キャットフードにプラスα!?ミックスフィーディングと猫の健康について
ツイート毎年ペットフード協会が全国犬猫飼育実態調査を行っています。現在の飼育数や飼育頭数の推計をはじめ、平均寿命、飼育形態をまとめたものです。
その中に、犬猫の食事に関する調査もあって、どんなフードを与えているか・市販のフードの購入実態など、多くの人がどのように猫に食事を与えているかが垣間見ることができます。

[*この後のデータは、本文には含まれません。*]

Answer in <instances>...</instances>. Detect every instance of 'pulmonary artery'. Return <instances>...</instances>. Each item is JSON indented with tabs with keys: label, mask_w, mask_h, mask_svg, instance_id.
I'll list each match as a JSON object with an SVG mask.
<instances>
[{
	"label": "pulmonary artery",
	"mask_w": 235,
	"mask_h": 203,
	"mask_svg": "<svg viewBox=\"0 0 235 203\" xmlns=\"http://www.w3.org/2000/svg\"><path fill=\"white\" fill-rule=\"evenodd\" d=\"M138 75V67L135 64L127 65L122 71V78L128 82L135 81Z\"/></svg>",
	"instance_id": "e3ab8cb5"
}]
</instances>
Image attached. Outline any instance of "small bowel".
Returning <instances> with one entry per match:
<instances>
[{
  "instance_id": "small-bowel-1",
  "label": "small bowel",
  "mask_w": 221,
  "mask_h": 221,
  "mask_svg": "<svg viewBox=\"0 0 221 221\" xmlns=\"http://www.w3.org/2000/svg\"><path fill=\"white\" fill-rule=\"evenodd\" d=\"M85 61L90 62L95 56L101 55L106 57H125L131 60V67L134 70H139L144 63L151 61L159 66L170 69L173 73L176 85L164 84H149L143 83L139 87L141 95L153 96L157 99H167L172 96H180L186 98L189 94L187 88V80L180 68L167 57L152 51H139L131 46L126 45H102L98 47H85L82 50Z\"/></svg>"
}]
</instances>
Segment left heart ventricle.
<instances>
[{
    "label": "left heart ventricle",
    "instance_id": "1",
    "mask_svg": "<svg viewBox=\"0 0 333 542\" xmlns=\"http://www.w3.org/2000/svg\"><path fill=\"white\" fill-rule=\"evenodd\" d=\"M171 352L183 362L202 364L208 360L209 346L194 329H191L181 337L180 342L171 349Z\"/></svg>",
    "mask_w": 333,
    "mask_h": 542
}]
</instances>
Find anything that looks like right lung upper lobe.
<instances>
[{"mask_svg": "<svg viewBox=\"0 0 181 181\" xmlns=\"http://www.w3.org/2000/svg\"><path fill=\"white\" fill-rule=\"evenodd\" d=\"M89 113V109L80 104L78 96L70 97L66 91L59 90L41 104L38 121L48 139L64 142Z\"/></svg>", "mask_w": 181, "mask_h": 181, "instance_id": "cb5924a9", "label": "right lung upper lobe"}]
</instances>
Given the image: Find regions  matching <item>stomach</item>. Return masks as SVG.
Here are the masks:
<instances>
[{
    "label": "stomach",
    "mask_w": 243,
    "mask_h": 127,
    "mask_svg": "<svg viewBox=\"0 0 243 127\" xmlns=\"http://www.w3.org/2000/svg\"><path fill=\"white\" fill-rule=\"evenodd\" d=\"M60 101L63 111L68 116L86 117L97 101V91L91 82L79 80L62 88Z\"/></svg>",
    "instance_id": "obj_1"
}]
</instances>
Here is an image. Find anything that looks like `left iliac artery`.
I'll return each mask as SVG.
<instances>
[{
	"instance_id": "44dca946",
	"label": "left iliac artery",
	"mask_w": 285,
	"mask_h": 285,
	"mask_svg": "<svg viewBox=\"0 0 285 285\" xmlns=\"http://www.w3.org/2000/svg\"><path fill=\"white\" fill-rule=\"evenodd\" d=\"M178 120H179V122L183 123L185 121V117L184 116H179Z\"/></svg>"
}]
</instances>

予想通り、犬猫ともに市販のドライタイプを主食としている場合が多いという結果でした。これを踏まえ、現代の猫にとってよりよい食事とは何なのか考えてみたいと思います。
ウェットフードが登場した背景
最近、猫の食事に関してミックスフィーディングという言葉を耳にしませんか?
ピュリナワンで有名なネスレでも宣伝してます。
ミックスフィーディングとは?
猫の食事においてのミックスフィーディングとは、ドライフードとウェットフードを併用して与える食事方法です。広義には、ウェットフードだけでなく、さまざまな食材をローテーションさせることです。
ミックスフィーディングのメリット
猫の寿命は昔に比べるととても伸びています。私が子供の頃は10歳なんていうと「長生きねー」という感じでした。今は平均寿命は15歳を超えていますね。ご長寿猫さんといわれる子は18歳、19歳、20歳超えの子も珍しくない?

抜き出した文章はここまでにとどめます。